# SOURCE TEXT:
Whether to infer the timestep from the provided data. This should be set to True (the default) for ACE training. It may be useful to toggle this to False for applications like downscaling, which do not depend on the timestep of the data and therefore lack the additional requirement that the data be ordered and evenly spaced in time. It must be set to True if n_repeats > 1 in order to be able to infer the full time coordinate.

Type:: bool

class fme.ace.DataWriterConfig(log_extended_video_netcdfs: bool = False, save_prediction_files: bool = True, save_monthly_files: bool = True, names: Sequence[str] | None = None, save_histogram_files: bool = False, time_coarsen: TimeCoarsenConfig | None = None)[source]

Bases: object

Configuration for inference data writers.

log_extended_video_netcdfs

Whether to enable writing of netCDF files containing video metrics.

Type:: bool

save_prediction_files

Whether to enable writing of netCDF files containing the predictions and target values.

Type:: bool

save_monthly_files

Whether to enable writing of netCDF files containing the monthly predictions and target values.

Type:: bool

names

Names of variables to save in the prediction, histogram, and monthly netCDF files.

Type:: Sequence[str] | None

save_histogram_files

Enable writing of netCDF files containing histograms.

Type:: bool

time_coarsen

Configuration for time coarsening of written outputs.

# ABOUT THIS EXERCISE:
Please carry the DataWriterConfig documentation on past its final sentence. The lines that come after the DataWriterConfig documentation have nothing to do with it.

# GIVEN ENTRIES:
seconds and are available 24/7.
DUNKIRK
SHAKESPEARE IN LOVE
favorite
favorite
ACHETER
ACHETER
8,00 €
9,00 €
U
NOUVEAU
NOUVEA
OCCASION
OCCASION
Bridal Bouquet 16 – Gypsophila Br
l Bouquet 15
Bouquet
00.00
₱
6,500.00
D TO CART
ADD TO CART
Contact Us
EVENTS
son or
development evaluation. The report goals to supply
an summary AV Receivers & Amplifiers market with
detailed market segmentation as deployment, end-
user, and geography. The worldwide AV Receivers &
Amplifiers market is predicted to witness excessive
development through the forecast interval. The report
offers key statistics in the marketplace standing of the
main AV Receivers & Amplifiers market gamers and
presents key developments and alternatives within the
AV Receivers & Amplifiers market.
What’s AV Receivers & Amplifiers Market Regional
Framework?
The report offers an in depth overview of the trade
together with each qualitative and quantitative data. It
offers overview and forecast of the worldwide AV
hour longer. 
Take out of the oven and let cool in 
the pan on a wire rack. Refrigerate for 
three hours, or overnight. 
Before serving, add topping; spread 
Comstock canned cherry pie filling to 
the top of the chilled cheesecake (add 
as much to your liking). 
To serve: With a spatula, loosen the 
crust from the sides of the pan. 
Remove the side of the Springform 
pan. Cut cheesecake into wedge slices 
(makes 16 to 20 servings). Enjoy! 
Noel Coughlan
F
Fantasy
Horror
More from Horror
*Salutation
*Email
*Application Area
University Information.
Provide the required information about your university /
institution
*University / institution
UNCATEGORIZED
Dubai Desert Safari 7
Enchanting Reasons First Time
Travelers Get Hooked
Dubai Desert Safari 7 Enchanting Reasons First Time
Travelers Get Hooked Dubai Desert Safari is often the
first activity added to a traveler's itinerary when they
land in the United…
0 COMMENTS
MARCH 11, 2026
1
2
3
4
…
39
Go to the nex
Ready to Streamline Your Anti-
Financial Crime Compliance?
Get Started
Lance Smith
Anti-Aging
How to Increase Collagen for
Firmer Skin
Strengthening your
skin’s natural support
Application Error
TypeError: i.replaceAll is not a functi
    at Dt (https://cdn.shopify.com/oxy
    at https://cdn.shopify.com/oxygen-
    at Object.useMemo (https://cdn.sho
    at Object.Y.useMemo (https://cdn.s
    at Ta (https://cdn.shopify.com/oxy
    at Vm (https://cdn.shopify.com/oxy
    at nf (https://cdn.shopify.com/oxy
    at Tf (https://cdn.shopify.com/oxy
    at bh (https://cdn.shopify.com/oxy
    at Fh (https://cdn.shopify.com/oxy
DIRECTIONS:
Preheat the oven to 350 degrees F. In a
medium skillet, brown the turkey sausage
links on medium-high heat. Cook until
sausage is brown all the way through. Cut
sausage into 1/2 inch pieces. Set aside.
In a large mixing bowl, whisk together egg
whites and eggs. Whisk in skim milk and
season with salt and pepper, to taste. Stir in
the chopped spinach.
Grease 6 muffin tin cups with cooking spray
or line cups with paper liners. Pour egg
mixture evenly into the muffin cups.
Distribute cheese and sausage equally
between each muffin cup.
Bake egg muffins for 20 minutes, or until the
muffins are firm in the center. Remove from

# RESPONSE TO THE TASK:
Type:: fme.ace.inference.data_writer.time_coarsen.TimeCoarsenConfig | None

class fme.ace.InferenceAggregatorConfig(time_mean_reference_data: str | None = None)[source]

Bases: object

Configuration for inference aggregator.

time_mean_reference_data

Path to reference time means to compare against.

Type:: str | None

class fme.ace.OceanConfig(surface_temperature_name: str, ocean_fraction_name: str, interpolate: bool = False, slab: SlabOceanConfig | None = None)[source]

Bases: object

Configuration for determining sea surface temperature from an ocean model.

surface_temperature_name

Name of the sea surface temperature field.

Type:: str

ocean_fraction_name

Name of the ocean fraction field.

Type:: str

interpolate

If True, interpolate between ML-predicted surface temperature and ocean-predicted surface temperature according to ocean_fraction. If False, only use ocean-predicted surface temperature where ocean_fraction>=0.5.

Type:: bool

slab

If provided, use a slab ocean model to predict surface temperature.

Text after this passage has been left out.